Le Premier ministre algérien, Abdelmalek Sellal. CITIZENSIDE / FAYCAL NECHOUD / AFP

La main de l’étranger, encore et toujours ! Commentant enfin les événements qui se sont produits lundi et mardi à Bejaia, en Kabylie, le Premier ministre algérien, Abdelmalek Sellal, lui-même originaire de cette région, n’a pas trouvé mieux que de les imputer à des forces occultes qui veulent déstabiliser l’Algérie. 

Surfant sur une vague de réprobation menée par les partisans du régime dans certains médias acquis comme sur les réseaux sociaux pour diaboliser la protesta de Bejaia, M. Sellal s’est violement attaqué, dans une déclaration faite hier à Alger, à « des parties anonymes à l'origine des récents incidents qu'ont connus certaines régions du pays, notamment Bejaia, et qui tentent de déstabiliser le pays ». « Ils pensent que l’Algérie peut être manipulée par n’importe qui. Ils pensent que nous sommes des moutons », a-t-il ajouté.
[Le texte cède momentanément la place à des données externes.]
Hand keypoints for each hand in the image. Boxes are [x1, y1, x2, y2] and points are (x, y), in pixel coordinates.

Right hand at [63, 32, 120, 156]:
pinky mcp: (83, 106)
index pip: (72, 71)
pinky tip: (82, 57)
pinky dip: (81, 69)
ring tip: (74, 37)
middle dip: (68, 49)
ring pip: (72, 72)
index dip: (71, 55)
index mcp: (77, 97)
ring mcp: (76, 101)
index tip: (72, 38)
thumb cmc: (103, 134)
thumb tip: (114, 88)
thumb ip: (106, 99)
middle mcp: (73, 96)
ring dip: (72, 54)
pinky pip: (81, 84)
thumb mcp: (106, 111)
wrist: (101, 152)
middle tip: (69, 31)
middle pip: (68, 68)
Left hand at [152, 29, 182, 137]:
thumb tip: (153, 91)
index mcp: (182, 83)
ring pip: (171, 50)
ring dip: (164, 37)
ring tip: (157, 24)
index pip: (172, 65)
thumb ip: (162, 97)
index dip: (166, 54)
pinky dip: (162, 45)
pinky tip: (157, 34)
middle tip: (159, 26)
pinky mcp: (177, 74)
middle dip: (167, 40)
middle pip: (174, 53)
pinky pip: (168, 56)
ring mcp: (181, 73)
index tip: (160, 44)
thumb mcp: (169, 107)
Bien évidemment, le premier ministre s’est gardé de citer le nom de ces "forces du mal", se contentant du qualificatif vague de « parties anonymes ». Leur objectif ? Réaliser un printemps arabe à rebours en Algérie, expliquait doctement le patron de l’exécutif algérien. Et d’asséner : « Le Printemps arabe ? On, le connait pas et il nous connait pas. Nous, on s’apprête à fêter Yennayer (le nouvel an berbère, ndlr) ».

Se montrant serein, le premier ministre a martelé que ces tentatives de déstabilisation sont « vaines » non sans promettre que l’Etat y « fera barrage ». « L’Algérie est un pays stable », a-t-il lancé.

Sauf que cette alimentation du syndrome de la citadelle assiégée et les campagnes, réelles ou orchestrées, sur les réseaux visant à faire passer tout mouvement de protestation pour une tentative de déstabilisation du pays, peuvent être interprétées aussi comme des signes d’inquiétude, voire d’affolement.